The last day of the festival was the most interesting to me. Apart from the fact that it was my first physical interaction in a Yoga session, I also got to listen to beautiful poets recite their poems. More than anything, the Yoga session taught me concentration – at least to a considerable amount. The instructor had said two things that had stuck themselves in that deep corner of my heart: closing the eyes helps you tune inwards, and that the body likes to be fluid like water. It was in this spirit of yoga and poetry that Wana Udobang, Omolara Oriye, and Temmie Ovwasa lured us into the exposition of the politics of rest.
Seyi and I who were both finalists for the 2023 ZODML Poetry Challenge were the first to grace the big stage of the Lagos International Poetry Festival with our performances. Hardly had we left the stage than the slam started. It was a word war between fourteen poets who had come on the stage armed with punch lines. It was a tough process, but Marvel won both the audience and the judges’ hearts, leaving the stage with the sum of a million Naira. Poets like Iheoma Uzomba, Grey Martyr, Keesh Rowland, and Jacob Sukpa personally made it to my own heart. Listening to other poets does a lot of things to me. And I think I will attend slams more often now, hehe.

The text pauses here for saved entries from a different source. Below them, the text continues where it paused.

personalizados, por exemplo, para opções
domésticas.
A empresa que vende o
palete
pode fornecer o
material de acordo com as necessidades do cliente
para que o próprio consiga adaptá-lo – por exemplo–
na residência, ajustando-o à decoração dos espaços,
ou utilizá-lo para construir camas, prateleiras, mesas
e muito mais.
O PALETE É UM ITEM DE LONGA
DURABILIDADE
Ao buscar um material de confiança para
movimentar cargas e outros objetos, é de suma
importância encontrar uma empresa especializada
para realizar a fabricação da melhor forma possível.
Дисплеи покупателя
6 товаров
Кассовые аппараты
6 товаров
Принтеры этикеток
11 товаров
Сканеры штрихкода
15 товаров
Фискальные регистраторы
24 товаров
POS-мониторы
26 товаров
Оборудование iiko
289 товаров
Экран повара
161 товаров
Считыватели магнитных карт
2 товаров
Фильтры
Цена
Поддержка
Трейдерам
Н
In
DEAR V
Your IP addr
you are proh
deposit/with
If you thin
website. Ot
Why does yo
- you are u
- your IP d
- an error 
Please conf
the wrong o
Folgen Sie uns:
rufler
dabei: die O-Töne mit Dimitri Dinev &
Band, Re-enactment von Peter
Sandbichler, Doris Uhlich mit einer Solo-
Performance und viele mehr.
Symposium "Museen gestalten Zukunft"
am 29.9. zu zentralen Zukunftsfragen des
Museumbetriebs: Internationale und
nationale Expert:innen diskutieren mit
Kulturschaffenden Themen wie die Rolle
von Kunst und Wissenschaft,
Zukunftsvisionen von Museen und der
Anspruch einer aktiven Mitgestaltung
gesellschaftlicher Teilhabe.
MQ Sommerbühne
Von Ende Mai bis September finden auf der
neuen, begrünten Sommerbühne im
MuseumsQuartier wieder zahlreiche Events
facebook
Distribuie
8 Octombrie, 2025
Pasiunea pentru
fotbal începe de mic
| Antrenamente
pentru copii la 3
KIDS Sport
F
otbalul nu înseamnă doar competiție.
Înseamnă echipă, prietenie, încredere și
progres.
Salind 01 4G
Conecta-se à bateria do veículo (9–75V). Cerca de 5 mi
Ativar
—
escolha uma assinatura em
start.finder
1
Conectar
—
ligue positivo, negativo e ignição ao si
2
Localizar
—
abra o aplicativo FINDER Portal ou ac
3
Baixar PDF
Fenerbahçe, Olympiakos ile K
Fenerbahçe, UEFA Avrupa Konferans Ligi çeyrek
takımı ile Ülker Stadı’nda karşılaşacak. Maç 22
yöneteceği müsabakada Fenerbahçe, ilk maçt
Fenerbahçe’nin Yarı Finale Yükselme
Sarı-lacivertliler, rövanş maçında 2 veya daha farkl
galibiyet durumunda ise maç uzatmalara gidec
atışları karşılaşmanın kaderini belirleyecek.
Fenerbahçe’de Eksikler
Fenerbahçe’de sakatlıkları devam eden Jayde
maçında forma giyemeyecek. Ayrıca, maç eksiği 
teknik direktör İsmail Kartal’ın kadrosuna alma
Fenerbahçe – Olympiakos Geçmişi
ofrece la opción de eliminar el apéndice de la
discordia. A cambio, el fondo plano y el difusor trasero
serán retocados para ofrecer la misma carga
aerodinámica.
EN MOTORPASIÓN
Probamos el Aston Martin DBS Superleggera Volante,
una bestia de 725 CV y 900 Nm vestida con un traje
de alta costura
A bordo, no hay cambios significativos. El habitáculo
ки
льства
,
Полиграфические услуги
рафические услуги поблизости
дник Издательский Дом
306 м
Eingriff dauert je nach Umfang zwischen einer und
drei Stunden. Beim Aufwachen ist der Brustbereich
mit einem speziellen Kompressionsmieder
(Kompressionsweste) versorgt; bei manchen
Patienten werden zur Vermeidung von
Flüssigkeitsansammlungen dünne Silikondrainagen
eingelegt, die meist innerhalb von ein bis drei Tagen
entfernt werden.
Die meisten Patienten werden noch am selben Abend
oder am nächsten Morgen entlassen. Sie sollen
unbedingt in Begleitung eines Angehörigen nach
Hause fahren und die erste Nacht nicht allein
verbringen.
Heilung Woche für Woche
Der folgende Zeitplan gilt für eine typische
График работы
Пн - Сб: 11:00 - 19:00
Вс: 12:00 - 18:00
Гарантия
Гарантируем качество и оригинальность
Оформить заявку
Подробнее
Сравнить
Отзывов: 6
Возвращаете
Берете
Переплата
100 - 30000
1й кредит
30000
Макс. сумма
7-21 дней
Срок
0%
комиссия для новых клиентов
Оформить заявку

In all, LIPFEST 2023 showered me with the opportunity to finally connect with those poetry friends who have always shared virtual relationships with me until now; to finally network with those people whose works I revere and place in dear positions of my heart, and to finally get different perspectives and insights towards those things I have been ignorant of. Thanks to the entire team of ZODML for making this year’s festival an interesting one, and a reality.
Saheed Sunday, NGP V, is a Nigerian poet, a Star Prize awardee, a Best of the Net nominee, and a HCAF member. He is the author of a poetry collection: Rewrite The Stars. He won the ZODML Poetry Prize; he was shortlisted for the Rachel Wetzsteon Chapbook Award, Wingless Dreamer Poetry Prize and The Breakbread Literacy Project.